### Document excerpt

TauLib · API Book IV

TauLib.BookIV.Strong.VacuumCatastrophe

TauLib.BookIV.Strong.VacuumCatastrophe

Vacuum energy, the cosmological constant problem, boundary-first normalization, earned vs unearned mode counts, the no-vacuum-catastrophe theorem, and tail stabilization of vacuum energy.

Registry Cross-References

  • [IV.D192] Boundary-first Normalization — BoundaryFirstNorm

  • [IV.D193] Earned vs Unearned Mode Count — EarnedModeCount

  • [IV.P119] No Uncountable Factorization — no_uncountable

  • [IV.P120] Canonical Vacuum Uniqueness — canonical_vacuum_uniqueness

  • [IV.T78] No Vacuum Catastrophe in tau — no_vacuum_catastrophe

  • [IV.T79] Tail Stabilization of Vacuum Energy — tail_stabilization

  • [IV.R99-R105] Structural remarks (comment-only)

Mathematical Content

The cosmological constant catastrophe arises in orthodox QFT because summing zero-point energies over uncountably many field modes produces a divergent (or absurdly large) vacuum energy density, typically off by ~10^{120} from observation. In the tau-framework:

  • Boundary-first normalization: all physical quantities factor through the profinite omega-germ limit and boundary characters.

  • Mode counts are EARNED (finite at each stage, profinite limit) not UNEARNED (assigned infinite cardinality a priori).

  • The vacuum energy density is a finite, stabilized boundary invariant.

  • Tail stabilization ensures VacE_s[n] becomes constant beyond N_s.

######
### Provided information

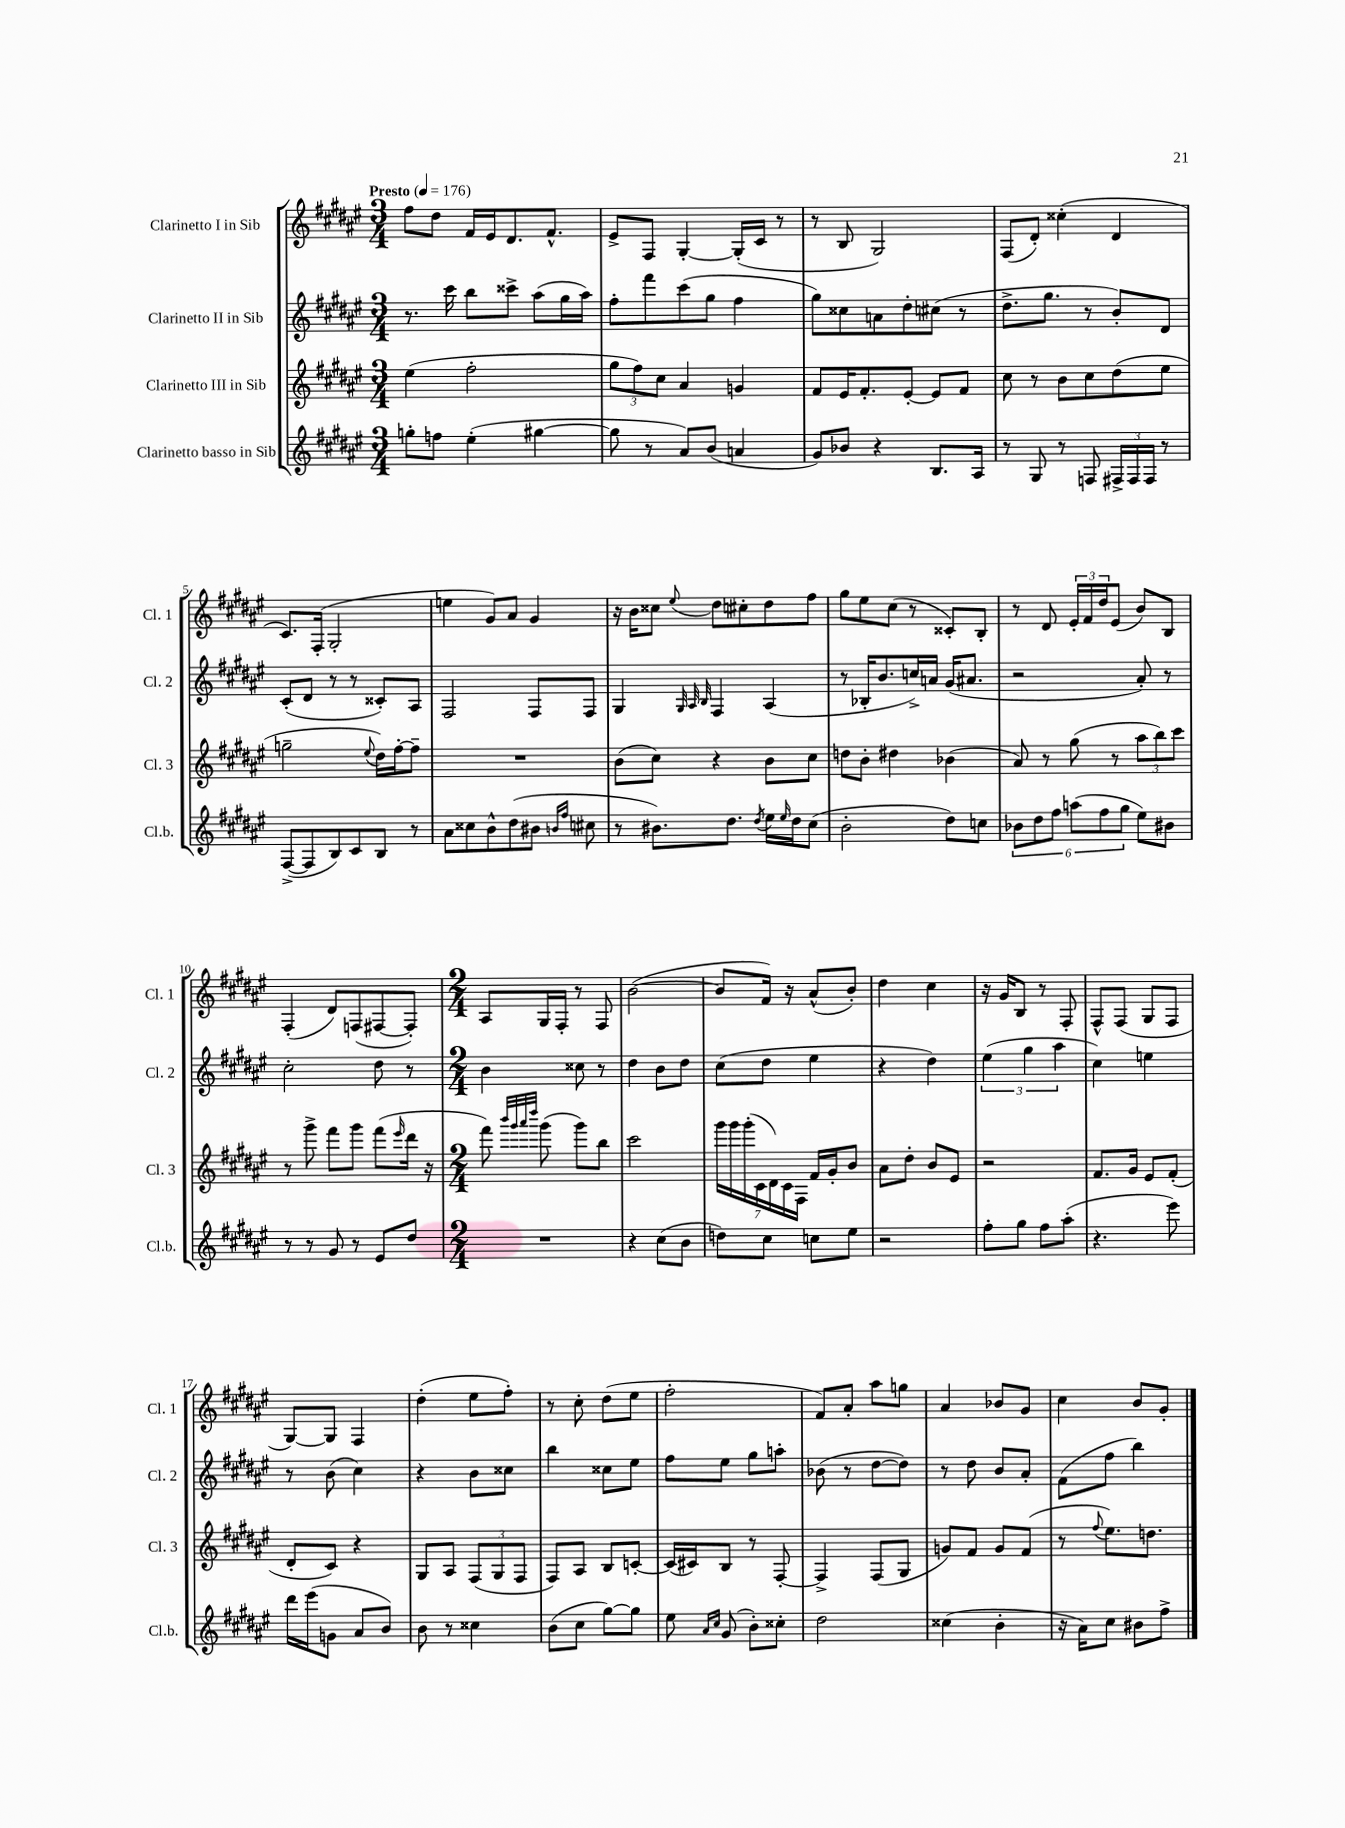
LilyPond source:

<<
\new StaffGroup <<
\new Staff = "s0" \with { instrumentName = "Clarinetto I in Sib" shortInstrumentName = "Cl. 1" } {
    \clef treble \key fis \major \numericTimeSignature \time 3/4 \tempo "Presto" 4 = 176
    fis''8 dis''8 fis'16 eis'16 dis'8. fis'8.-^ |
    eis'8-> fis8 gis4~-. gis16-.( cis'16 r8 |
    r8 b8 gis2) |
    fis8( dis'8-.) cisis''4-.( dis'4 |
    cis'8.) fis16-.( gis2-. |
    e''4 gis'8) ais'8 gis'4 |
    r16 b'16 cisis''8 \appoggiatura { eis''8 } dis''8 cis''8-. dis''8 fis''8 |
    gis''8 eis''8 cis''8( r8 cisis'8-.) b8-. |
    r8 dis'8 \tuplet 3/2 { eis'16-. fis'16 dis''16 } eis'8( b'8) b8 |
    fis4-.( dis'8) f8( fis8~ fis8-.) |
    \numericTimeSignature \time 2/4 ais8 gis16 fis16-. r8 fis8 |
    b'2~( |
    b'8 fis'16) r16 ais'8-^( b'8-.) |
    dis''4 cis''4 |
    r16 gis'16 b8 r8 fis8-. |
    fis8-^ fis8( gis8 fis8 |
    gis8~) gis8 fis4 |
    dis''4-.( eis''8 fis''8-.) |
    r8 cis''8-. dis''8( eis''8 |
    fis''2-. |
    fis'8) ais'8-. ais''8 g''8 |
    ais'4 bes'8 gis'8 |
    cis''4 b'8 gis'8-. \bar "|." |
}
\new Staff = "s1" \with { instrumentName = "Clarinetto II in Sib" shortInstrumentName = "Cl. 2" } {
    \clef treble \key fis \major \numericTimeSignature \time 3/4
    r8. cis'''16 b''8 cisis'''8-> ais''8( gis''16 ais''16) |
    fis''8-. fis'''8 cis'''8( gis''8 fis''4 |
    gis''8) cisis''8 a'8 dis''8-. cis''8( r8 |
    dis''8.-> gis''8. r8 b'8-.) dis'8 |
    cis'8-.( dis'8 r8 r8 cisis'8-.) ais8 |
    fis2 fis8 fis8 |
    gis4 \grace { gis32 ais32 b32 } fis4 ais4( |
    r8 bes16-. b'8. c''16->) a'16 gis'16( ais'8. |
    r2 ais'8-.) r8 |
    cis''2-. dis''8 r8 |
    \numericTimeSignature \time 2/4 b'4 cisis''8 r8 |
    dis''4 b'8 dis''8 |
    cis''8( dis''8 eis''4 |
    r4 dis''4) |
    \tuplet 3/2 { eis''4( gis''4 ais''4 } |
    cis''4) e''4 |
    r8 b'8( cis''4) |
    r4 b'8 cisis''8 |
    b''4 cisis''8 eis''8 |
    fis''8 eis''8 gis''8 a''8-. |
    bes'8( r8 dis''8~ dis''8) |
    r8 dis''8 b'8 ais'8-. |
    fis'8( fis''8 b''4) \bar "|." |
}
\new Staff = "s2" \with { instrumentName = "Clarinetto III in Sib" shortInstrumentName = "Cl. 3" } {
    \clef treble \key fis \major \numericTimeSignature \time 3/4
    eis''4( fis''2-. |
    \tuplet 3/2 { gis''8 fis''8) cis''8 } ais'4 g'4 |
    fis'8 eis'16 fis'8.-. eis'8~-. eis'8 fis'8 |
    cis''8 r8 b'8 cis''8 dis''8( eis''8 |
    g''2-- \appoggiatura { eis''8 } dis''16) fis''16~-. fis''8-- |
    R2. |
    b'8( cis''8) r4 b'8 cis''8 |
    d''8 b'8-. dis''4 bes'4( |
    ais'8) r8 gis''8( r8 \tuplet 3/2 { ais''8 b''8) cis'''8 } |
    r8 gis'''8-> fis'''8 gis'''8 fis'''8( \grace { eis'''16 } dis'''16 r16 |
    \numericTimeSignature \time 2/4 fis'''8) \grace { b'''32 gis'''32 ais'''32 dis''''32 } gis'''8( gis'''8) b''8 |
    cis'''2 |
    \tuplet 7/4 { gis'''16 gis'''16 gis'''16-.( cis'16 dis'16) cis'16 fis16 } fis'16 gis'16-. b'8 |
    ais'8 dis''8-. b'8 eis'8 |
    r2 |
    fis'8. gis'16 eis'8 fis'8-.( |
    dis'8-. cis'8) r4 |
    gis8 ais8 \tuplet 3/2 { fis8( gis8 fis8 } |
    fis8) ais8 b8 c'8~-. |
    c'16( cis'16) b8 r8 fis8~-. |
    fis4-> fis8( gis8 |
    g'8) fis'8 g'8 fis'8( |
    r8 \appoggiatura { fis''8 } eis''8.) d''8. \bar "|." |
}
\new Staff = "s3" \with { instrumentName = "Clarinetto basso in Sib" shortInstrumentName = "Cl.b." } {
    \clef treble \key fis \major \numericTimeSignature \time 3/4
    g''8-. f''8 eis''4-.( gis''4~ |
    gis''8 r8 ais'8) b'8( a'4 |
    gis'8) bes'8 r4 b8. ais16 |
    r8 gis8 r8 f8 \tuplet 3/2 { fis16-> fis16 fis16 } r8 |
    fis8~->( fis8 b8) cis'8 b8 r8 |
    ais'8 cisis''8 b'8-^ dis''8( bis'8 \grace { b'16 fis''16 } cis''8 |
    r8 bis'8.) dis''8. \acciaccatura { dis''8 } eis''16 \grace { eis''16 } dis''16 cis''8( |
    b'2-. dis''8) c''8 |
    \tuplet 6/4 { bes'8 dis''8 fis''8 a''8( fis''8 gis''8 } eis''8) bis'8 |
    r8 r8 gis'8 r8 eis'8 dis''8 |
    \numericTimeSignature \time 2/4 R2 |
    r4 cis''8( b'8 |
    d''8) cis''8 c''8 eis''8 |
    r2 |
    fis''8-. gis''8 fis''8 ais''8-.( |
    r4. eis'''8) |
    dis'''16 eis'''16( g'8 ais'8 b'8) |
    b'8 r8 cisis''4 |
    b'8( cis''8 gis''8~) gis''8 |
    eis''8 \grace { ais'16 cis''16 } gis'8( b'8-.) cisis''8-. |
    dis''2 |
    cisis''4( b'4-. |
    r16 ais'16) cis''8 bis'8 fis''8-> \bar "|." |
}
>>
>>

######

Your goal →
Reproduce the entire TauLib vacuum catastrophe page word for word. The material stands apart from the TauLib vacuum catastrophe page.

Exercise answer →
TauLib · API Book IV

TauLib.BookIV.Strong.VacuumCatastrophe

TauLib.BookIV.Strong.VacuumCatastrophe

Vacuum energy, the cosmological constant problem, boundary-first normalization, earned vs unearned mode counts, the no-vacuum-catastrophe theorem, and tail stabilization of vacuum energy.

Registry Cross-References

  • [IV.D192] Boundary-first Normalization — BoundaryFirstNorm

  • [IV.D193] Earned vs Unearned Mode Count — EarnedModeCount

  • [IV.P119] No Uncountable Factorization — no_uncountable

  • [IV.P120] Canonical Vacuum Uniqueness — canonical_vacuum_uniqueness

  • [IV.T78] No Vacuum Catastrophe in tau — no_vacuum_catastrophe

  • [IV.T79] Tail Stabilization of Vacuum Energy — tail_stabilization

  • [IV.R99-R105] Structural remarks (comment-only)

Mathematical Content

The cosmological constant catastrophe arises in orthodox QFT because summing zero-point energies over uncountably many field modes produces a divergent (or absurdly large) vacuum energy density, typically off by ~10^{120} from observation. In the tau-framework:

  • Boundary-first normalization: all physical quantities factor through the profinite omega-germ limit and boundary characters.

  • Mode counts are EARNED (finite at each stage, profinite limit) not UNEARNED (assigned infinite cardinality a priori).

  • The vacuum energy density is a finite, stabilized boundary invariant.

  • Tail stabilization ensures VacE_s[n] becomes constant beyond N_s.